Les douze coups s’égrènent lentement, et je frissonne.
C’est l’heure.
Depuis combien de temps dure ce petit jeu ? Je n’en sais rien. Les nuits ont succédé aux nuits ; je n’en ai pas tenu le compte. J’attendais, patiemment, que l’heure arrive.
Il n’en a pas toujours été ainsi. Je préférais autrefois les heures chaudes du jour, lorsque l’esprit, éveillé, suit sans hésiter ce qui se passe autour de lui.
Minuit était alors une barrière, une frontière qu’il ne fallait pas dépasser. Derrière minuit était le royaume des ombres et des errants, un temps de perdition, chaque instant volé irrémédiablement perdu.

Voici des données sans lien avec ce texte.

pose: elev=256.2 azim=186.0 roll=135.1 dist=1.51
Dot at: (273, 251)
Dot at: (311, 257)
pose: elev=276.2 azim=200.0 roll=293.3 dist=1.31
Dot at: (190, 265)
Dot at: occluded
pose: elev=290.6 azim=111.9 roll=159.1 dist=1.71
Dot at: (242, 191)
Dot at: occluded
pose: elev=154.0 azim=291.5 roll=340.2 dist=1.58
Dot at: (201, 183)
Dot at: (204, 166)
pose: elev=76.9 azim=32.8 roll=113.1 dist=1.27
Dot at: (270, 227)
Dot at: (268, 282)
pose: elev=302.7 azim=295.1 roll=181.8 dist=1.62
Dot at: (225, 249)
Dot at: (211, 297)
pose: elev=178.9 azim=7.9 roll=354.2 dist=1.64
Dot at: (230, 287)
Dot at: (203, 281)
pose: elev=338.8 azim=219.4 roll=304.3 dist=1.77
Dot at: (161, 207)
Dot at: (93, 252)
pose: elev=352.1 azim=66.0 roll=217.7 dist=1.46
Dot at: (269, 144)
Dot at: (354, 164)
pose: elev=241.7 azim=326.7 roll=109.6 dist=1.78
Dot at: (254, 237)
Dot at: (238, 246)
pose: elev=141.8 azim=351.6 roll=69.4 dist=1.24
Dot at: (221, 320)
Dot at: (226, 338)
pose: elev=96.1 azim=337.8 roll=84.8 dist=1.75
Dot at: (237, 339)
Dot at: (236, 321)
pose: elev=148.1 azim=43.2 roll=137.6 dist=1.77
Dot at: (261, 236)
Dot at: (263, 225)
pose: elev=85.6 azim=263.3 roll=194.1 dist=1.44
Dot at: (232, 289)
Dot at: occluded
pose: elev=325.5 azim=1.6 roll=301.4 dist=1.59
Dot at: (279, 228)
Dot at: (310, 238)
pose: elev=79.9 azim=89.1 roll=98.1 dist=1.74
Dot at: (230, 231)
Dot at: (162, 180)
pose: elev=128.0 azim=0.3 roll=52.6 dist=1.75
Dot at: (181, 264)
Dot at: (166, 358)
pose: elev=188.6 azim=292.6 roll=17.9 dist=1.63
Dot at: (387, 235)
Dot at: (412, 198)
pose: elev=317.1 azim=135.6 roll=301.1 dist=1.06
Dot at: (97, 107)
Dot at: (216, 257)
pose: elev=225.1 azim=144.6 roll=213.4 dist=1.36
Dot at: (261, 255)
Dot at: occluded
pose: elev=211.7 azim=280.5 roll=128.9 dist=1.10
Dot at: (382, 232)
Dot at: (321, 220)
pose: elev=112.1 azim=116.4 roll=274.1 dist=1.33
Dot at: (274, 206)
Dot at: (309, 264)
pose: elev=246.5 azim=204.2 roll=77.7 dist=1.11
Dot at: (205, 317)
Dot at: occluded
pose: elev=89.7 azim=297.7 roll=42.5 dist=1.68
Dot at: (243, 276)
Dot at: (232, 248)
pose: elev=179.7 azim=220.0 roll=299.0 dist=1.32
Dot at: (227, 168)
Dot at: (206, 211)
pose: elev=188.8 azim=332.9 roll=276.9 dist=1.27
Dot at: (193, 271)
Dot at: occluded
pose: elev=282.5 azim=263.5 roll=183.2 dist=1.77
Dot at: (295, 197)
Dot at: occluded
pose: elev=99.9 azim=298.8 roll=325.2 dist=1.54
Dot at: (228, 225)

Mais la perte a un goût douceâtre auquel on s’habitue. Certains la noient dans le café, bien noir, afin de lutter, de ne pas perdre pied, l’amertume de l’un faisant écho à la fadeur de l’autre. J’ai compris en passant minuit que ce n’était que tromperie. Il faut se donner tout entier à la torpeur qui nous saisit, à l’engourdissement progressif de l’esprit.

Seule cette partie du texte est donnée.